Admittedly, I'm biased against the toxic waste diet (carnivorism) and yes, I look down on lowlifes willing to stoop to senseless violence to satiate their selfish lifestyles, "discount meat? Fuckin' bag it up!" There is no room for this attitude in our present situation; we can no longer live as though our choices have no impact on the world. We simply cannot sustain such a sickeningly wasteful diet that allows an animal’s life to be wasted while the food product it was ground up and reconstituted to resemble rots off of the shelf, even if it does “suit our tastes.” Are our tastes for flesh worth the murder of animals and the starvation of children (abroad and right here at home) that results from our misguided grain allocation and over-consumption of the world’s resources? I think it’s something like roughly 5 percent of the world’s population here in the US uses 30% of the resources and we produce 30% of the waste . Do we need the ribs of a baby lamb in our hands to feel satisfied and nourished?

Ok, I’m using a piece of rotten meat to make an example here because it strikes me as totally appropriate and representative of how so many people approach life. Mentioning that one rotten package that probably had to be thrown away is to say nothing of the ton (and I do mean here literally two thousand pounds) of other grotesque selections you can find in a typical grocery store.
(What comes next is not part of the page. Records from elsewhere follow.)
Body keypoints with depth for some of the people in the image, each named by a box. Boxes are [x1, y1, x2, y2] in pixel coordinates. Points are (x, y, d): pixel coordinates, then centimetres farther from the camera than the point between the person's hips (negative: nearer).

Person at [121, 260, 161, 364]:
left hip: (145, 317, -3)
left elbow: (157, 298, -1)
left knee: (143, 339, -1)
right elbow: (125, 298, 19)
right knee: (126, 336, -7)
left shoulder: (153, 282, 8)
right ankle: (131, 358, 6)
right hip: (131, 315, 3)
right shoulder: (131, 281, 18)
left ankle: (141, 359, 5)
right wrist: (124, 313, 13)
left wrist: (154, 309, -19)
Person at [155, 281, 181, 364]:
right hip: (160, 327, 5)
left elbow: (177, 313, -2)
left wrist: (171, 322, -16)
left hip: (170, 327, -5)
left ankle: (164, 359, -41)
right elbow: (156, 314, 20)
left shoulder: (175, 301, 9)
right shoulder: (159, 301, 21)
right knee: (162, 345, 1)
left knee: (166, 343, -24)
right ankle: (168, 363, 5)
You know, I think I WILL say something about them. cheddar liver-wurst? "turkey" ham, “turkey” bacon, “turkey” hotdogs, “kosher” hotdogs (which by the way are the fucking stupidest thing I think I’ve heard of, those and the whole “kosher” meal plan), stringy pink ground beef, rack of lamb, chicken legs, chicken breast, boneless chicken? rump roast, steak, [and my god there is so much meat being processed it's rotting off the shelves…[it would be really nice here to write a short paragraph on the concept that the way you know meat is being wasted, is by the fact alone that if you go to a supermarket, you know with absolute certainty you can find X meat product. if they are out of one, it would be utterly rare and astonishing and the staff would apologize thoroughly as if they had committed a great sin upon you. If no one ever experiences running out of a meat cut, that means there necessarily has to be a surplus. Add that surplus up across every supermarkert in America. Fucking scary!!1]
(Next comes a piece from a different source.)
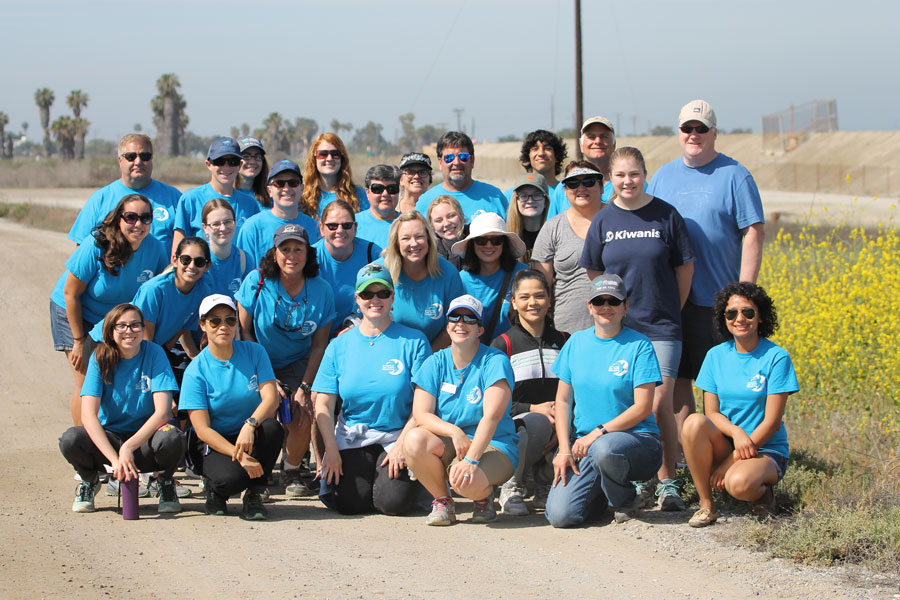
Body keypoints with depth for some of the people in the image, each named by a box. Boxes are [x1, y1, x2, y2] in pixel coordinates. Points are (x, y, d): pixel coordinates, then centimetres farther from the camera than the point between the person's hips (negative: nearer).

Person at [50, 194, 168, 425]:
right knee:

It is an 'easy out' and a fundamentally escapist excuse [for meat eaters who actually acknowledge the problem] to say that “there is nothing we can do to make a difference, so let’s keep doing what we’re doing.” This is typically paired with a general aversion to learning the truth about where our “food” and all of our stuff comes from, how it could be so cheap for us, and who the cost really falls upon. Think your hamburgers are fast, easy, and cheap? It’s because there’s no real nutrition there, the employees who waste their lives serving you get paid shit and have no health insurance. That’s sure shittier than what you eat, but you don’t have to support it anymore. It’s challenging to effectively communicate how easy and gratifying it is to prepare a delicious meal with your own two hands, with fresh and local organic produce and cruelty-free ingredients. But easy doesn’t mean that it doesn’t take work.
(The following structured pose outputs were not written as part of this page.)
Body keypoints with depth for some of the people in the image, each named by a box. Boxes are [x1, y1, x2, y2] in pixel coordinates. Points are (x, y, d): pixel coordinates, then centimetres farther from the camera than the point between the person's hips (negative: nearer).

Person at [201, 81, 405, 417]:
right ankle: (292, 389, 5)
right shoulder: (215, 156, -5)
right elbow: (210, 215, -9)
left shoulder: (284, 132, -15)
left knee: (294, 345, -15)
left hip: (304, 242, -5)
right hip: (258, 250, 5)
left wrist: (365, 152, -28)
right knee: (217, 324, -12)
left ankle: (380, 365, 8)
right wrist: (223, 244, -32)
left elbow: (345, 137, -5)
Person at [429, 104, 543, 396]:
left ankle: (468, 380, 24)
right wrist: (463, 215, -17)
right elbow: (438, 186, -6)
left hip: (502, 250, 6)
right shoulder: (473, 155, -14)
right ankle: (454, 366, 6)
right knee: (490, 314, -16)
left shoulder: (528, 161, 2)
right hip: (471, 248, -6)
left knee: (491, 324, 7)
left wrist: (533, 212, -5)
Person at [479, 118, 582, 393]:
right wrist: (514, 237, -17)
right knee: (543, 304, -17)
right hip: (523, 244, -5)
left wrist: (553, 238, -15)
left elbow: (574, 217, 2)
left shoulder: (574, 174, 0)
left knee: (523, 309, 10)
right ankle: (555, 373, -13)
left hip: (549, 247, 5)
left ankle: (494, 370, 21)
First, you need to reevaluate what is more expensive to you: a few extra bucks for organic and local ingredients at the grocery store, or the high prices paid in human and animal lives in efforts to perpetuate what is ultimately an unsustainable system? The point isn’t to live perfectly, it’s to be conscious, conscious about what you consume. Now, try telling me how someone determined that one dollar and sixty-nine cents was a reasonable price in exchange for the cost of raising, feeding, killing, packaging, and transporting that pig. Who paid for the wasted meat?


-BB

1 comment:

Unknown said...

Have you ever read Abu ala Al-Ma'aari?